Mar 12, 2025 - 15:51
 0
Processing Invoices with AWS Textract

As more and more companies digitize, a need for Intelligent Document Processing (IDP) has emerged. Transactions and payments are a part of almost every business. Here we present a minimal IDP processing system using Textract and A2I.

IDP HLD

Amazon Textract is a managed AWS service that specializes in text detection and analysis. It has several specialized APIs for different text tasks including, among others:

  • Detecting Text
  • Analyzing Documents
  • Analyzing Expense/Invoice
  • Analyzing IDs
  • Analyzing Lending

Textract Features:

  • Supported text format: detects typed and handwritten text

  • Supported Modes: synchronous calls and asynchronous calls.

  • Supported Languages: English, Spanish, German, Italian, French, and Portuguese.

  • Supported File Formats: PDF, TIFF, JPEG, and PNG for synchronous. Only PDF and TIFF for Asynchronous.

  • Fine Tuning & Customization: Textract can be fine tuned to fit specific needs by adding adapters. Adapters are components that plug into the Amazon Textract pre-trained deep learning model, customizing its output for your business specific documents. You create an adapter for your specific use case by annotating/labeling your sample documents and training the adapter on the annotated samples.

  • Input Resolution: ideally at least 150 DPI. The minimum height for text to be detected is 15 pixels. At 150 DPI, this would be the same as 8 point font.

Synchronous vs Asynchronous processing:

Textract has 2 processing modes: synchronous and Asynchronous.

Synchronous processing:

  • ONLY single page documents supported (latency critical).

  • PDF, TIFF, JPEG, and PNG formats supported

  • accepts S3 file or streamed base 64-encoded image bytes

  • has Built in integrations with A2I

Asynchronous processing:

  • supports single or mutli-page documents

  • supports only PDF or TIFF formats

  • expects data in S3, no streaming

  • has NO Built in integrations with A2I. Integration must be a custom call

Textract SNS notification:

Textract Async call can notify an SNS topic upon job completion. It is important to note that the receiving SNS name MUST start with AmazonTextract*.

Also note that to get Batch job status, monitor an SQS queue NOT using Textract GET operations as those can be throttled.

Augmented AI (A2I) knowledge

Amazon A2I is a fully managed service that makes it easier to incorporate human validation of ML predictions, removing the need to build human review systems or manage large numbers of human analysts. A2I brings humans into the machine learning automated loop; it allows human reviewers to step in when a model is unable to make a high confidence prediction or to audit its predictions.

A2I has 3 main components:

  • A Work Team/Workforce (the “who”): This is the entity that will validate the predictions. It can be 1 of 3 options: Amazon Mechanical Turk workforce, a vendor-managed workforce, or a private workforce.

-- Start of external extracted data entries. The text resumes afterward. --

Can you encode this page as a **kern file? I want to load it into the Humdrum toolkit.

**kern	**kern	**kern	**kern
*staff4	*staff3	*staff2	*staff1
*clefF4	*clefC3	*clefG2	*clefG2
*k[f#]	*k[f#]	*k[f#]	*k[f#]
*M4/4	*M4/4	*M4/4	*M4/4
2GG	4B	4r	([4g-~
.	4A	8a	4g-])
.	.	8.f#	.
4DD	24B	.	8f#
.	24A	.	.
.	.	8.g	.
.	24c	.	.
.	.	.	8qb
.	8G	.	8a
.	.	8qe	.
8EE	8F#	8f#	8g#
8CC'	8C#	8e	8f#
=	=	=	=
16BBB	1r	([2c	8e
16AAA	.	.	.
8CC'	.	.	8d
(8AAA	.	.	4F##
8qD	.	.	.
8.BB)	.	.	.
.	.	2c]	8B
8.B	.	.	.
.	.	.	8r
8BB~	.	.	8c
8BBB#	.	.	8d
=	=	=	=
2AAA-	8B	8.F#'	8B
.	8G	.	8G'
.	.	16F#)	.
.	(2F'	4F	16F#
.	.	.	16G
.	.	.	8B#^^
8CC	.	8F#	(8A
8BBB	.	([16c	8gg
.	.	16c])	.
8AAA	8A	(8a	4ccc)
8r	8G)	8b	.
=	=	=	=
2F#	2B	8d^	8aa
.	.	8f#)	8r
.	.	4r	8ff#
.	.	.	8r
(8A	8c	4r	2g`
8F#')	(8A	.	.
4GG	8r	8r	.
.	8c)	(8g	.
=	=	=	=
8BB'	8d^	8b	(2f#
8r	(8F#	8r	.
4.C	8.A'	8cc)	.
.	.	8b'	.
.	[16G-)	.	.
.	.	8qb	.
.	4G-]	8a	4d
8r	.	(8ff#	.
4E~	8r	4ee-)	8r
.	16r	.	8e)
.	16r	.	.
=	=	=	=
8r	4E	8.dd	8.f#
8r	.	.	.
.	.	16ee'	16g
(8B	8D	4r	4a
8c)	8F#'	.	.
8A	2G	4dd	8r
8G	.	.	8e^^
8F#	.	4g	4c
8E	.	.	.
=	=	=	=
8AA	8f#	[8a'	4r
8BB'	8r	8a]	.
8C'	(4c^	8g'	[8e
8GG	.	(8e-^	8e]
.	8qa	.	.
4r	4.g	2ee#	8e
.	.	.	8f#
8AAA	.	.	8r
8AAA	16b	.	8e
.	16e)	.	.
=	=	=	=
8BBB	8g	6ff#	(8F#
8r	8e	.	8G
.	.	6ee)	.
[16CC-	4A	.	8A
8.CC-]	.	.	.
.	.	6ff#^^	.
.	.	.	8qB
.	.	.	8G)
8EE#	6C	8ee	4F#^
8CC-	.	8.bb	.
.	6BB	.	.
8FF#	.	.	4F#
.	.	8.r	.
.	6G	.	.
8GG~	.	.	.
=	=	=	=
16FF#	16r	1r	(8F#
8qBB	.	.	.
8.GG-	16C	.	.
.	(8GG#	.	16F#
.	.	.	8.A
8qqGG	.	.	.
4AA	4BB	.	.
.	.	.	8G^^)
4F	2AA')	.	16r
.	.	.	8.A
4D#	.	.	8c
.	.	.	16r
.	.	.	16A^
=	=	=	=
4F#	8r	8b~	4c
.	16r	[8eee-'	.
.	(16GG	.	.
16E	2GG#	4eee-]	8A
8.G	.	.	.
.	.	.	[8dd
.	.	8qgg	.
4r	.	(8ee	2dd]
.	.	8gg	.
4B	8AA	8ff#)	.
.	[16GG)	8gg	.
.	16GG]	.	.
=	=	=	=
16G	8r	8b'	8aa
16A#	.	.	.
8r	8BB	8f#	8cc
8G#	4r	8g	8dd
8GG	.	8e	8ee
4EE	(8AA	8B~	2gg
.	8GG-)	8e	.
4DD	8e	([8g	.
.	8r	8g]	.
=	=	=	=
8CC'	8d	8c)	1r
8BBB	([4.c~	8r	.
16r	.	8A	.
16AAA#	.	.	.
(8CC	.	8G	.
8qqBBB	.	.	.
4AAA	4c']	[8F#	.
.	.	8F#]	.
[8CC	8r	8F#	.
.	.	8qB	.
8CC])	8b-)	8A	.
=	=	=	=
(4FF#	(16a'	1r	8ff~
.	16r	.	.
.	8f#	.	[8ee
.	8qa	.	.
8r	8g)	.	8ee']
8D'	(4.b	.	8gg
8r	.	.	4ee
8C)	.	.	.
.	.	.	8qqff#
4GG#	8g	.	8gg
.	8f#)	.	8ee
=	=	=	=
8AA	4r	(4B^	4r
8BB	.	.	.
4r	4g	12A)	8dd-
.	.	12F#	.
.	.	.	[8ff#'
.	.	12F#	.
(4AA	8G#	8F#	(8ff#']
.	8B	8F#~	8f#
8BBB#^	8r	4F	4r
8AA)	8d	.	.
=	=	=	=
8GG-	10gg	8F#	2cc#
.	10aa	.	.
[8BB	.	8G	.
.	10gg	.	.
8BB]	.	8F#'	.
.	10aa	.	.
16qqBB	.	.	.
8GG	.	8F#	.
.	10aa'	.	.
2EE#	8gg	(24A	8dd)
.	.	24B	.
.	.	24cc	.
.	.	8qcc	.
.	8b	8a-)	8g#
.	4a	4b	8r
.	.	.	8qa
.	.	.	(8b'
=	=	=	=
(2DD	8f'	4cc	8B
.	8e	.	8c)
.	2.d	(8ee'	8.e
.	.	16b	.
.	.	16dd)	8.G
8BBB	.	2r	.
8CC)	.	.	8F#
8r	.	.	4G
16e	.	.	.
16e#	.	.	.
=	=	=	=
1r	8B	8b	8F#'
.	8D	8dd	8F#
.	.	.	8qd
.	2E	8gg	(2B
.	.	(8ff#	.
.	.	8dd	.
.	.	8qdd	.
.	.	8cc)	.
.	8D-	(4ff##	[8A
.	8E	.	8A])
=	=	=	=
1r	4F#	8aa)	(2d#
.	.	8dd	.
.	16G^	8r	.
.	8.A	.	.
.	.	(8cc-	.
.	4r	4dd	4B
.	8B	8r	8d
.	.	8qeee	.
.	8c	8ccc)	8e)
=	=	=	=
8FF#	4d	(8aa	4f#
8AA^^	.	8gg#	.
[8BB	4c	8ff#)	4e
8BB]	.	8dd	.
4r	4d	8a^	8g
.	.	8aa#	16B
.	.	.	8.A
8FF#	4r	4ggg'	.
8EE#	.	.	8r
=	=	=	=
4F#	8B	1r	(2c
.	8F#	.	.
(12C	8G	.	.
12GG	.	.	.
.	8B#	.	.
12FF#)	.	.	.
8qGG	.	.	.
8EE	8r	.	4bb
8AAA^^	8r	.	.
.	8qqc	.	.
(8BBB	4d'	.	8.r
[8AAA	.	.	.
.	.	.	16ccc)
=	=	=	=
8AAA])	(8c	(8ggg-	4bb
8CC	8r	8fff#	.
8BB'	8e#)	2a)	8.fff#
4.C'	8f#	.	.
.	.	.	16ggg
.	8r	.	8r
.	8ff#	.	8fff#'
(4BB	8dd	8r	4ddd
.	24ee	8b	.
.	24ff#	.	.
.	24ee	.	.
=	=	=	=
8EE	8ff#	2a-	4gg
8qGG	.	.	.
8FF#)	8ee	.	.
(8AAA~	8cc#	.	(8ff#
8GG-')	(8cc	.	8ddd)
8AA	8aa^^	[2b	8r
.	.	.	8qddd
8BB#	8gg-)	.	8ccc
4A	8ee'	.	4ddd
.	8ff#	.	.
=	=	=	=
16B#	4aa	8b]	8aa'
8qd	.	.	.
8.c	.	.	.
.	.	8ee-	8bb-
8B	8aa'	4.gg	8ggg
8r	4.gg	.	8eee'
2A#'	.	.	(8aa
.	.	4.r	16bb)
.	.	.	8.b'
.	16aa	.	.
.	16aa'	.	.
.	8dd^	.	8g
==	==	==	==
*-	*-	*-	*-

  • A Human Task UI/Template (the “what”): This defines what the reviewer will see in the A2I console when reviewing the task.

  • A Workflow Definition (the “when”): This defines the configurations and conditions to trigger the human review. It includes the Workforce and the UI template, plus other configurations, such as how many reviewers should review a particular task and the maximum allowed review time is.

A2I has built-in integration with Rekognition and SYNCHRONOUS Textract calls.

Notes:

A2I must have read permission for SageMaker to the S3 bucket that the images is stored in. The S3 bucket MUST also have CORS enabled.

Note that the throughout for MTURK and a private workforce are 100 and 5000 in flight messages at a time PER workflow definition. One way to work around this is to create more than one workflow definition and distribute load across them.